As for software, that was a big part of the problem, but the price, recent history of failure (32X and, at least in people's perceptions by this point, Sega CD), and the fact that most people thought that the Playstation was better at 3d, in a climate where everyone wanted 3d and didn't care about 2d games anymore, were also huge issues that the Saturn could not overcome. I don't think a later launch would have helped much at all given all of the other problems Sega had. And that's not mentioning their financial situation or restrictions like 'you can't make Eternal Champions 3 because we don't want any game competing with Virtua Fighter' or whatever it is Sega of America was told... the Saturn was designed for the Japanese market and showed it, but without a good idea of how to sell it overseas, that didn't help them at all anywhere else. Kind of like the the situation with the TurboGrafx in the late '80s, in a way, except with internal discord... but yeah, with the strength of the Playstation right from the start, I don't see how a launch a few months later with a few more games and better marketing would have saved them. They still were going to be beaten by the Playstation. "FFVII" wouldn't mean anything at that point, that was a ways off and and a lot of people were probably still thinking that it'd be on the N64... but I already discussed FFVII.
It is amazing, though, that Sega went from 50% of the US market to near-zero in such a short amount of time.
Well, that was my whole point. I never attempted to exonerate Sega of Japan -- they were responsible for massive blunders that contributed towards the company's death. I just took issue with the claim that Sega of America was innocent in the whole fiasco. They weren't. Both parts of the company had a huge role to play in its downfall.

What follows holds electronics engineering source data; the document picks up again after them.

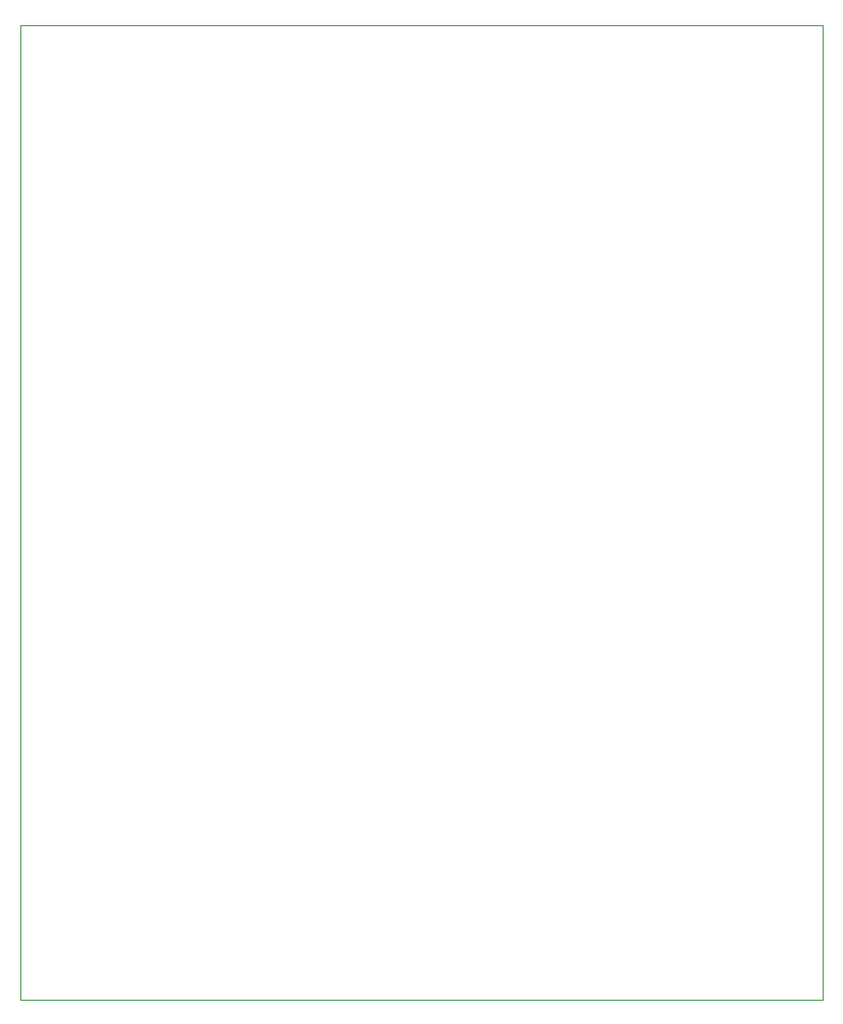
<source format=gbr>
%TF.GenerationSoftware,KiCad,Pcbnew,8.0.4*%
%TF.CreationDate,2025-03-05T00:33:19-06:00*%
%TF.ProjectId,hand_pcb,68616e64-5f70-4636-922e-6b696361645f,rev?*%
%TF.SameCoordinates,Original*%
%TF.FileFunction,Profile,NP*%
%FSLAX46Y46*%
G04 Gerber Fmt 4.6, Leading zero omitted, Abs format (unit mm)*
G04 Created by KiCad (PCBNEW 8.0.4) date 2025-03-05 00:33:19*
%MOMM*%
%LPD*%
G01*
G04 APERTURE LIST*
%TA.AperFunction,Profile*%
%ADD10C,0.050000*%
%TD*%
G04 APERTURE END LIST*
D10*
X147000000Y-35000000D02*
X217000000Y-35000000D01*
X217000000Y-120000000D01*
X147000000Y-120000000D01*
X147000000Y-35000000D01*
M02*

</source>
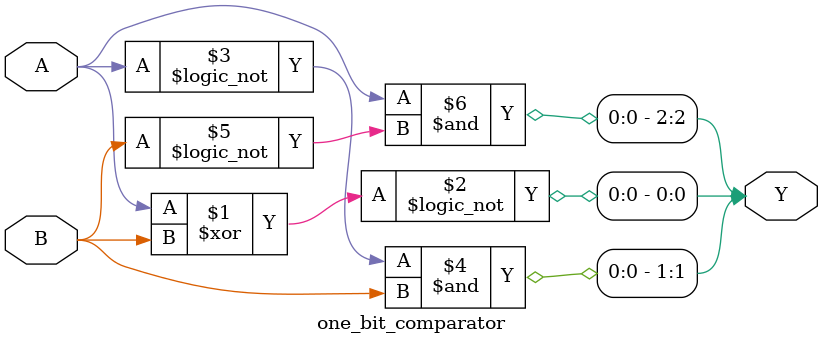
<source format=v>
`timescale 1ns / 1ps


module one_bit_comparator(
    input A,
    input B,
    output [2:0] Y
    );
    
assign Y[0] = !(A^B);               // A=B
assign Y[1] = !(A)&B;            // A<B
assign Y[2] = (A)&!(B);          // A>B

endmodule

</source>
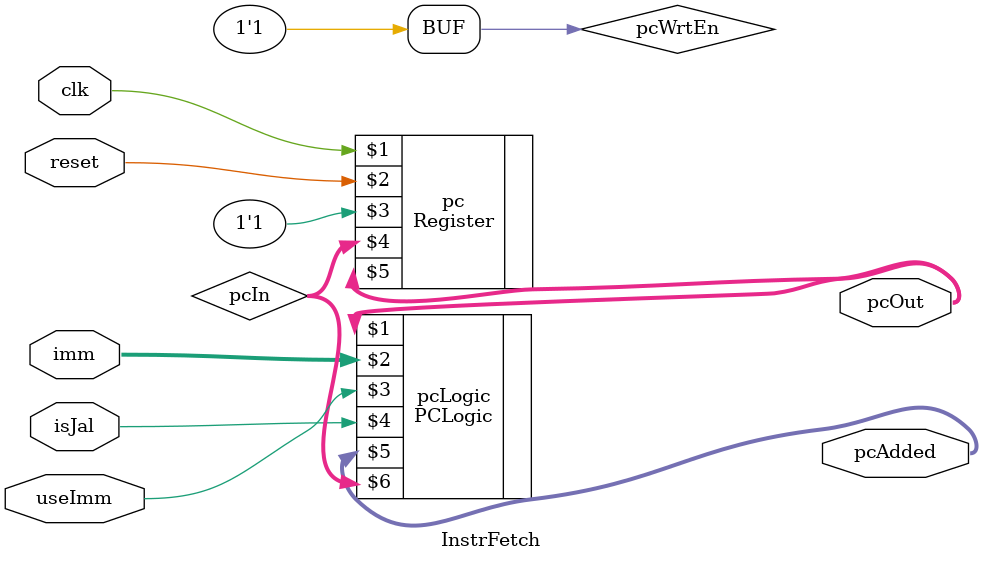
<source format=v>
module InstrFetch(clk, reset, useImm, imm, isJal, pcAdded, pcOut);
    
    parameter DBITS     = 32;
    parameter START_PC  = 32'h40;

    input clk;
    input reset;
    input[DBITS - 1:0] imm;
    input useImm, isJal;

    output[DBITS - 1:0] pcAdded, pcOut;

    wire pcWrtEn = 1'b1;
    wire[DBITS - 1: 0] pcIn;
    
    PCLogic pcLogic (pcOut, imm, useImm, isJal, pcAdded, pcIn);
    
    
    Register #(.BIT_WIDTH(DBITS), .RESET_VALUE(START_PC)) pc (
        clk, reset, pcWrtEn, pcIn, pcOut
    );

    
endmodule

</source>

Looking at the Saturn, though, by the time the Saturn was out it was pretty much already all over for Sega in the US... the 32X had hit their reputation hard, and then when the Saturn came out and bombed, it was done. They couldn't recover from that and never did, not through the whole Saturn and Dreamcast generations. But yes, of course both sides are responsible... it's just that Sega of Japan was making most of the decisions, by the time the Saturn came out in the US, so they get most of the blame, I'd say. But yes, the whole "addons" strategy for the Genesis, and the 32X in particular, was a horrible idea, and one that Sega of America was certainly responsible for to a large degree. But ultimately it was Sega of Japan that made the big decisions...
diddlyD said:
goodbye 3 hours of my weekend to reading this
Find that interesting? Don't look at
http://www.sega-16.com/features.php , then...

It's not Saturn history, but it is Sega history, and quite a bit of it.
lupin23rd said:
If that was true, did Enix believe that Square was originally thinking Saturn for FF?
The story I remember hearing was that Square talked to Enix and convinced them to support Sony too and not Nintendo and Sega like they originally wanted to... not sure if that's true or not though.